Finchem is backed by Trump and said in a recent interview that concerns about the effect of his potential victory on free and fair elections are unfounded. He said he would simply apply the laws as written.

“I think it’s interesting that there are people, particularly Democrats out there, who claim, ‘Oh, it’s going to destroy the system. He will do that, he is a threat to democracy,” Finchem said. However, he maintains that tens of thousands of fraudulent ballots led to Biden’s victory, a claim for which there is no reliable evidence.

Two Democrats, House Minority Leader Reginald Bolding and former Maricopa County Recorder Adrian Fontes, are seeking their party’s nomination.

In Kansas, voters will choose between a GOP challenger who questions the 2020 presidential results and the Republican incumbent who believes the election was safe in his state.

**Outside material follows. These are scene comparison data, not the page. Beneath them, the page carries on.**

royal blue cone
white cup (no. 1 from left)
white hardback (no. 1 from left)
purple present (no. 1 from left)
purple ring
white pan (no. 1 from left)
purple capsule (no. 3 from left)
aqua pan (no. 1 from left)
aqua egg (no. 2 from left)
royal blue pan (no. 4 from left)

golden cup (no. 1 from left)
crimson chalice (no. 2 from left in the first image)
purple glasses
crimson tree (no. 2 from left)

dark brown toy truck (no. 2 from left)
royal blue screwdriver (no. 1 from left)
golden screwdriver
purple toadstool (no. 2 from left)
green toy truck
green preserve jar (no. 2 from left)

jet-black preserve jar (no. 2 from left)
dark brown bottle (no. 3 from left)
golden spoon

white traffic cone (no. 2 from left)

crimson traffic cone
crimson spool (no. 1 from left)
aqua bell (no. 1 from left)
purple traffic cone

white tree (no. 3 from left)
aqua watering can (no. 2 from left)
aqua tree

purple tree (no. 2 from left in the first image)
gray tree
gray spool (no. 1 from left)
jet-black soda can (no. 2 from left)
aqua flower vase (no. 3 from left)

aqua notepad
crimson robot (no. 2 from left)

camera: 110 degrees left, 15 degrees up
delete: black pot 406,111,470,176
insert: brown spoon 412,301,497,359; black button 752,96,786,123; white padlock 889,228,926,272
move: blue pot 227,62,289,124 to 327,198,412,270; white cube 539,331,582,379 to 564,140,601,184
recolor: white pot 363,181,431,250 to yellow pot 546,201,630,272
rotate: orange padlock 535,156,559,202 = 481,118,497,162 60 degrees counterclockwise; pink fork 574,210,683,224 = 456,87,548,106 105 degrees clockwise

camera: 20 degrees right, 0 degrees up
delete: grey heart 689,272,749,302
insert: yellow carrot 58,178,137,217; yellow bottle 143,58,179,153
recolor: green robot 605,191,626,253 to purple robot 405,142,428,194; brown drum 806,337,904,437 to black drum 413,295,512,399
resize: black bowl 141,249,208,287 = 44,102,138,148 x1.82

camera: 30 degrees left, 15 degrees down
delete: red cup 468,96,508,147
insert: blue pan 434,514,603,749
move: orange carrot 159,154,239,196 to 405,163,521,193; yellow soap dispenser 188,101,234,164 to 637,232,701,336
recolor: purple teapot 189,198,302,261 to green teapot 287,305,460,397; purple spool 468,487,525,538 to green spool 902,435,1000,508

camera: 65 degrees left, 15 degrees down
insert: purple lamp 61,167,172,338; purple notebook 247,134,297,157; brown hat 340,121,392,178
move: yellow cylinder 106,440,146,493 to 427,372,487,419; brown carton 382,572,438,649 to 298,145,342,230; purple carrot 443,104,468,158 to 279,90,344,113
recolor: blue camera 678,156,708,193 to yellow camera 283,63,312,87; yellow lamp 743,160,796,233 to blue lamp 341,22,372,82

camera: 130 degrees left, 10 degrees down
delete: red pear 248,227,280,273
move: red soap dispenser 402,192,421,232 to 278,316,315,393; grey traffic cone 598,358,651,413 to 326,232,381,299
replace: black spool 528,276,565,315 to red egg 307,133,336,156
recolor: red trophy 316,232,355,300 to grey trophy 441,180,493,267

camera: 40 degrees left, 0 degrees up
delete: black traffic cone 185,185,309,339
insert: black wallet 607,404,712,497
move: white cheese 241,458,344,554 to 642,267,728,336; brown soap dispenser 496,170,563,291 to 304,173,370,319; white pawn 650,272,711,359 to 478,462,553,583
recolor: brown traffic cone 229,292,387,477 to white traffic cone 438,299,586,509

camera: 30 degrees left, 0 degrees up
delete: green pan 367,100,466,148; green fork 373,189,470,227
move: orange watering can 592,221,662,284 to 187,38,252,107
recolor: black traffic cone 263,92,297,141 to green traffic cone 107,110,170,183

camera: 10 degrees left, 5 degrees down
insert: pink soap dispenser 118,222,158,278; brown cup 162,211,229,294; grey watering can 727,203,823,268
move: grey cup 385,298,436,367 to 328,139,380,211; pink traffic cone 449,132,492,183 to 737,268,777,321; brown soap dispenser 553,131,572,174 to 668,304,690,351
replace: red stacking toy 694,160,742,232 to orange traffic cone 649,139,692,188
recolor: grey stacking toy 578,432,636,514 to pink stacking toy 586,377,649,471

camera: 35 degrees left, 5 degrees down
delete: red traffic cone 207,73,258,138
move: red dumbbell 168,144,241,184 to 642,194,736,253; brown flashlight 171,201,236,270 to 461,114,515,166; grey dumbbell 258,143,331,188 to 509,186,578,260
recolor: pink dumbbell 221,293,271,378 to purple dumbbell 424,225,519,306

Secretary of State Scott Schwab defended the use of ballots, which Trump and other Republicans say are prone to abuse, even though both Republican and Democratic secretaries of state across the country have reported no significant problems with them. He has dismissed baseless theories of fraud, at least in the Kansas election.

Schwab faces Mike Brown, a former county commissioner in suburban Kansas City who has made doubts about the state’s election security a focus of his campaign. He promised to ban the polls and said he would use the secretary of state’s office to pursue voter fraud cases, rather than take Schwab’s approach of working through prosecutors.

Democrat Jenna Repas of Kansas is unopposed in her party’s primary.

The first two Washington state primaries feature the incumbent, Democratic Secretary of State Steve Hobbs. He was appointed by Gov. Jay Inslee last November and hopes to keep his post for the remaining two years of former Republican Secretary of State Kim Wyman’s four-year term.

Hobbs faces several Republican and unaffiliated challengers, including Tamborine Borrelli, an America First candidate who was fined by the state Supreme Court earlier this summer over unsubstantiated allegations of widespread voter fraud.

Hobbs and Pierce County Auditor Julie Anderson, who is running as a nonpartisan and said she is the most experienced in running elections, have raised the most money. Republicans in the race include former state Sen. Mark Miloscia and current Sen. Keith Wagoner.

Under Washington’s primary system, the top two vote-getters advance to the November general election, regardless of party. Results will likely take days to come in because this is a mail-in election only.


Associated Press writers John Hanna in Topeka, Kansas, and Rachel La Corte in Olympia, Washington, contributed to this report.